Implementation:Triton inference server Server MultiServerTest
| Knowledge Sources | |
|---|---|
| Domains | Concurrency, Testing |
| Last Updated | 2026-02-13 17:00 GMT |
Overview
Test executable for validating Triton's concurrent multi-threaded inference using the in-process C API.
Description
multi_server.cc creates an in-process Triton server, loads a model, and spawns multiple concurrent inference threads to validate thread safety. Each thread independently sends inference requests using configurable memory types (system, pinned, GPU) with asynchronous inference using promises/futures for synchronization. The program validates that concurrent requests produce correct results.
Usage
Used as a QA test executable to verify Triton's thread safety and concurrent inference capability. Not a library for import.
Code Reference
Source Location
- Repository: Triton Inference Server
- File: src/multi_server.cc
- Lines: 1-1001
Signature
// Custom allocator callbacks (similar to memory_alloc.cc)

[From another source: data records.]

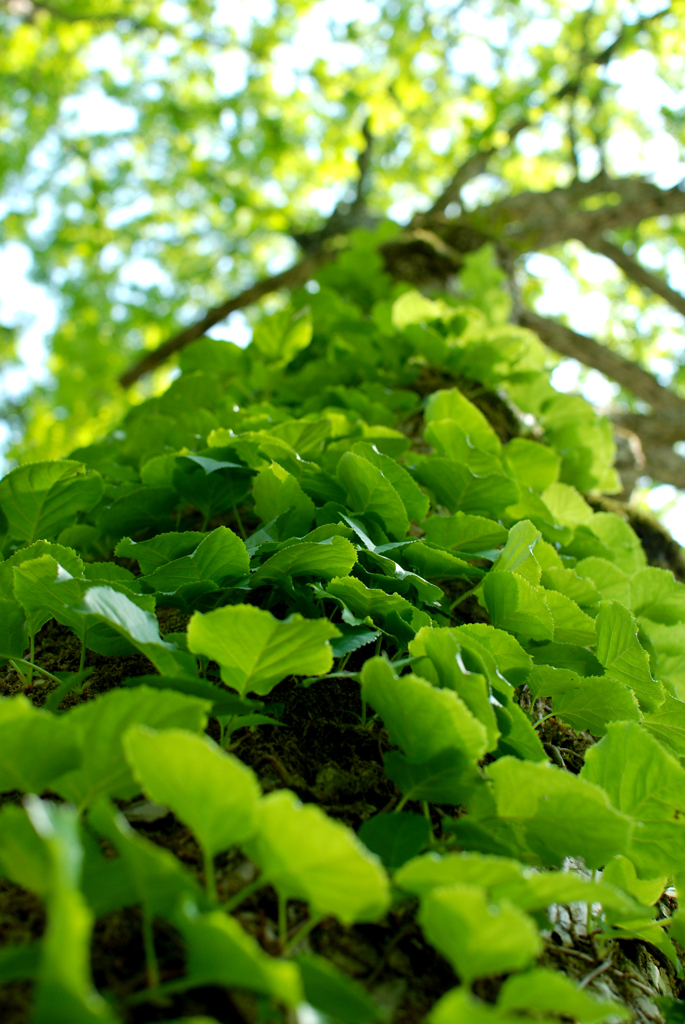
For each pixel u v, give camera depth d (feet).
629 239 12.92
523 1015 1.18
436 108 11.20
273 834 0.98
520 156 11.62
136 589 1.54
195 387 3.08
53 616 1.56
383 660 1.22
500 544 1.89
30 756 1.07
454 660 1.28
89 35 10.50
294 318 3.41
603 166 9.45
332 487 1.81
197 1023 0.85
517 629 1.64
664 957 1.50
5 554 2.07
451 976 1.21
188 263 12.88
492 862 1.02
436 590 1.58
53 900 0.85
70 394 8.80
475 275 5.50
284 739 1.47
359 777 1.44
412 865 1.03
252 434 1.87
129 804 1.34
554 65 10.63
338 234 9.98
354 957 1.19
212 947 0.92
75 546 2.10
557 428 3.45
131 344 12.04
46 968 0.82
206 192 11.58
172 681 1.23
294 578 1.59
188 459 1.93
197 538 1.60
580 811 1.19
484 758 1.46
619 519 2.57
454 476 2.08
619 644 1.66
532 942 0.94
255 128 11.43
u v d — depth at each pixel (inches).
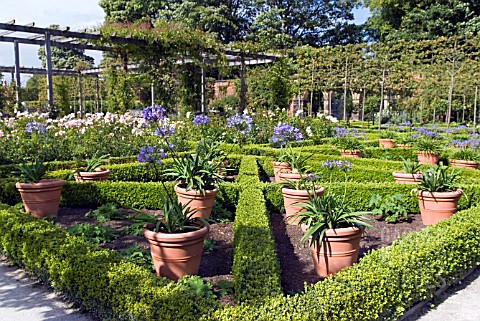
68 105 882.1
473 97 728.3
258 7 1348.4
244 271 114.0
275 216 217.0
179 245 126.0
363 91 830.5
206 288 120.2
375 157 405.4
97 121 332.8
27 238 146.3
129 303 103.4
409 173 249.9
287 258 156.3
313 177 195.3
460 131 623.8
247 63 695.1
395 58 765.9
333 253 134.3
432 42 689.0
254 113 515.5
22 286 140.6
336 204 143.8
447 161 372.2
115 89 695.1
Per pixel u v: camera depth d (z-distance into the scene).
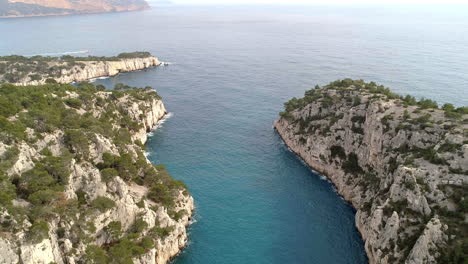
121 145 93.12
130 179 84.38
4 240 49.94
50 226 57.88
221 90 194.12
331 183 104.19
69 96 114.38
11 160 63.38
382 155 90.31
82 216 65.06
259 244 78.31
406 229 67.38
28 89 107.50
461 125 79.06
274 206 92.19
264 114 157.38
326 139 109.56
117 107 133.00
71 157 72.19
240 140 131.75
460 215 62.31
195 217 86.62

TRITONSERVER_Error* ResponseAlloc(...);
TRITONSERVER_Error* ResponseRelease(...);
void InferResponseComplete(
TRITONSERVER_InferenceResponse* response,
const uint32_t flags, void* userp);
int main(int argc, char** argv);
Import
// Standalone executable - no import needed
I/O Contract
Inputs
| Name | Type | Required | Description |
|---|---|---|---|
| argv[1] | string | Yes | Path to model repository |
| argv[2] | string | No | Memory type (system/pinned/gpu) |
Outputs
| Name | Type | Description |
|---|---|---|
| exit code | int | 0 on success, non-zero on failure |
| stdout | text | Per-thread validation results |
Usage Examples
Running Multi-threaded Inference Test
# Test with system memory
./multi_server /path/to/model_repository system
# Test with GPU memory
./multi_server /path/to/model_repository gpu